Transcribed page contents
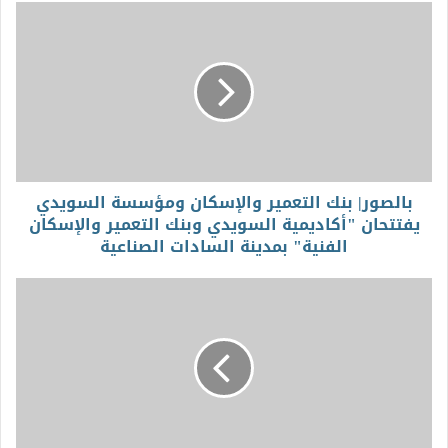
بالصور| بنك التعمير والإسكان ومؤسسة السويدي
يفتتحان "أكاديمية السويدي وبنك التعمير والإسكان
الفنية" بمدينة السادات الصناعية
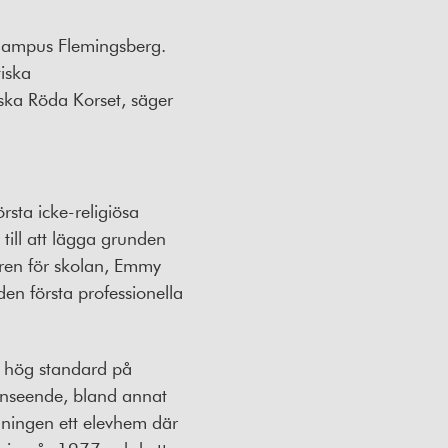
å Campus Flemingsberg.
tiska
nska Röda Korset, säger
sta icke-religiösa
 till att lägga grunden
daren för skolan, Emmy
en första professionella
a hög standard på
anseende, bland annat
dningen ett elevhem där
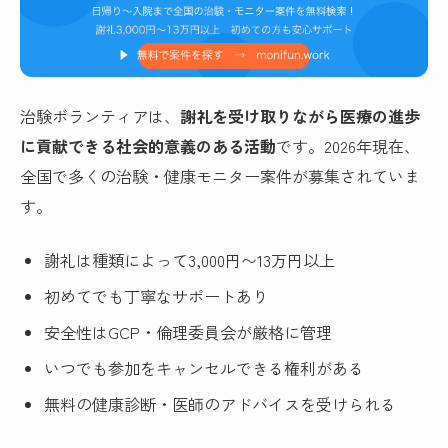
治験ボランティアは、
謝礼を受け取りながら医療の進歩
に貢献できる社会的意義のある活動
です。2026年現在、
全国で多くの治験・健康モニター案件が募集されていま
す。
謝礼は種類によって
3,000円〜13万円以上
初めてでも丁寧なサポートあり
安全性はGCP・倫理委員会が厳格に管理
いつでも参加をキャンセルできる権利がある
無料の健康診断・医師のアドバイスを受けられる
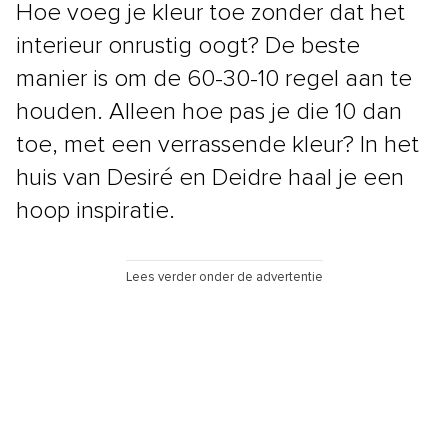
Hoe voeg je kleur toe zonder dat het
interieur onrustig oogt? De beste
manier is om de 60-30-10 regel aan te
houden. Alleen hoe pas je die 10 dan
toe, met een verrassende kleur? In het
huis van Desiré en Deidre haal je een
hoop inspiratie.
Lees verder onder de advertentie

Task to complete.
Reproduce every line of text in the items above word for word, omitting the picture markers.

Written response.
بالصور| بنك التعمير والإسكان ومؤسسة السويدي
يفتتحان "أكاديمية السويدي وبنك التعمير والإسكان
الفنية" بمدينة السادات الصناعية
å Campus Flemingsberg.
tiska
nska Röda Korset, säger
sta icke-religiösa
 till att lägga grunden
daren för skolan, Emmy
en första professionella
a hög standard på
anseende, bland annat
dningen ett elevhem där
治験ボランティアは、
謝礼を受け取りながら医療の進歩
に貢献できる社会的意義のある活動
です。2026年現在、
全国で多くの治験・健康モニター案件が募集されていま
す。
謝礼は種類によって
3,000円〜13万円以上
初めてでも丁寧なサポートあり
安全性はGCP・倫理委員会が厳格に管理
いつでも参加をキャンセルできる権利がある
無料の健康診断・医師のアドバイスを受けられる
Hoe voeg je kleur toe zonder dat het
interieur onrustig oogt? De beste
manier is om de 60-30-10 regel aan te
houden. Alleen hoe pas je die 10 dan
toe, met een verrassende kleur? In het
huis van Desiré en Deidre haal je een
hoop inspiratie.
Lees verder onder de advertentie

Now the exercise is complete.